Катастрофа? Но какая же катастрофа могла произойти с Пат? Я вдруг понял, как глупо себя веду. Недомолвки, ложь, обман – какое они имели значение сейчас, когда Пат исчезла! Ее лжи я, возможно, со временем найду какое-то объяснение, но найду ли я Пат? Где она в эту минуту? Мэрфи говорил о ловушке… Ловушка! Это сухое и жестокое репортерское словечко, пожалуй, точнее всего выражало суть происшедшего. Жертва неведомого мне шантажиста, Пат у него в руках, Пат страдает, Пат подвергается пыткам… если она еще жива…
Может быть, Пат умерла. И я больше никогда ее не увижу, никогда не услышу ее голоса, не дотронусь до нее, не поговорю с нею… А я сижу тут и, как последний кретин, размышляю о том, почему она солгала и смогу ли я по-прежнему ее любить!
Я чуть не завыл.
Единственное, что может меня отвлечь, – это напиться. Не для того чтоб забыть, а чтоб хоть чуточку приглушить свою боль. Я спустился в бар; он оказался закрыт. Как лунатик, вышел из гостиницы и стал переходить улицу. Такси, которое поворачивало возле Марбл-Арч, едва не сбило меня с ног; шофер прорычал в мой адрес ругательство, но я ничего не слышал. Я свернул на Оксфорд-стрит; по тротуару неторопливо дефилировали воскресные толпы; я отчаянно протискивался сквозь них, но ни одна душа не обращала на меня внимания. В бесстрастности лондонца есть что-то бычье. Я ткнулся в один бар, в другой – везде закрыто; свернул на поперечную улицу – то же самое. Найти воскресным вечером в Лондоне спиртное – все равно что найти его на Луне. По воскресеньям в Лондоне тишина и благолепие, как на кладбище.
Я вернулся на Оксфорд-стрит. Автобусы и такси застывали перед красным огнем светофора, будто отлитые в бронзе. Я заглядывал в лица людей, я пытался поймать чей-нибудь взгляд; я был одинок. Я знал, что никто мне не в силах помочь, но мне так было нужно почувствовать рядом живое человеческое тепло. А мимо шли и шли сотни и тысячи чужих и равнодушных людей – шли лондонцы.
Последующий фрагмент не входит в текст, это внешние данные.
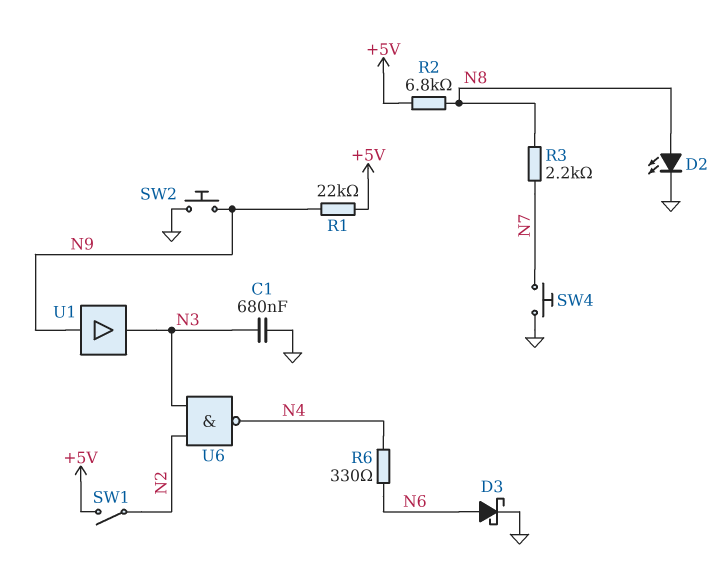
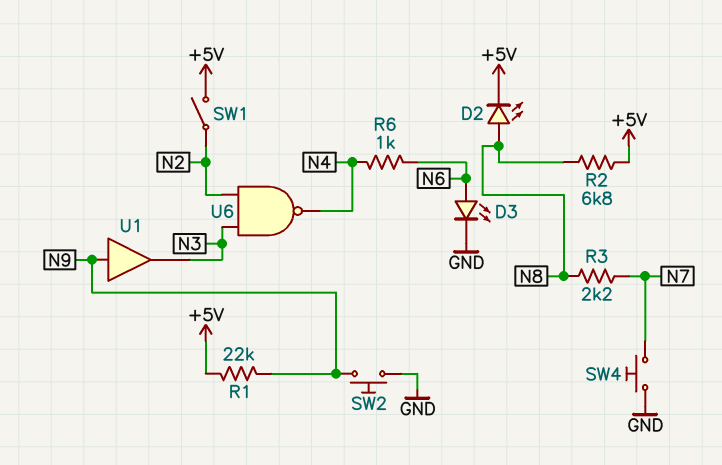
C1: 680nF (GND, N3) -> none
D2: LED (A N8, K GND) -> LED (A N8, K +5V)
D3: schottky (A N6, K GND) -> LED (A N6, K GND)
R6: 330 (N4, N6) -> 1k (N4, N6)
Я снова пересек площадь и вошел в Гайд-парк. Взобравшись на лесенки, воскресные проповедники что-то вещали про мир и братство; я вслушивался в их слова, я пытался вникнуть в смысл этих речей – лишь для того, чтобы убежать от своей тоски. Но они говорили на языке, которого я не понимал. И я не испытывал никаких братских чувств к окружавшим их кучкам людей – к простоволосым домашним хозяйкам с окурками в зубах, к плешивым старичкам и круглолицым юнцам. Эти люди были непохожи ни на Пат, ни на меня; они были из другого теста, они были жители другой планеты.
И у детей, гонявших обручи по газонам, и у женщин, сидевших рядком с вязаньем в руках, – что могло быть у них общего со мной? Я не знал, на каком языке с ними заговорить, я не нашел бы слов, которые были бы им понятны. Можно сказать незнакомому жителю Нью-Йорка, Парижа, Мадрида: «Я потерял жену, и мне очень худо». Но жителю Лондона такого не скажешь. Меня бы просто не поняли, это прозвучало бы нелепо и дико, это прозвучало бы непристойно.
Я был в этом городе, как в тюрьме – двенадцать миллионов людей, десятки тысяч улиц, более ста квадратных миль долин и холмов, покрытых домами… И я не мог выйти отсюда на волю, потому что лишь здесь я еще мог надеяться обрести свою Пат.
Я рухнул на скамью. В тихой воде озера играло солнце, на деревьях щебетали птицы, изумрудными были лужайки… Меня сковало оцепенение. Боль понемногу успокаивалась, уступая место смертельной скуке, совершенно особой, чисто лондонской воскресной скуке. Когда-то я ненавидел воскресенье. В Нью-Йорке, в Милуоки, в Оксфорде, в Чикаго – везде я скучал в этот день. И я всегда радовался в понедельник, что начинается новая неделя, – все равно радовался, даже если предстояла тяжелая работа, и в школе было уныло и хмуро, и неделя не сулила ничего веселого. Но потом, когда я познакомился с Пат, все сразу переменилось, и теперь я уже обожал воскресенье, наши с ней воскресенья; я всю неделю ждал этого дня, потому что в воскресенье она безраздельно принадлежала мне, а я безраздельно принадлежал ей.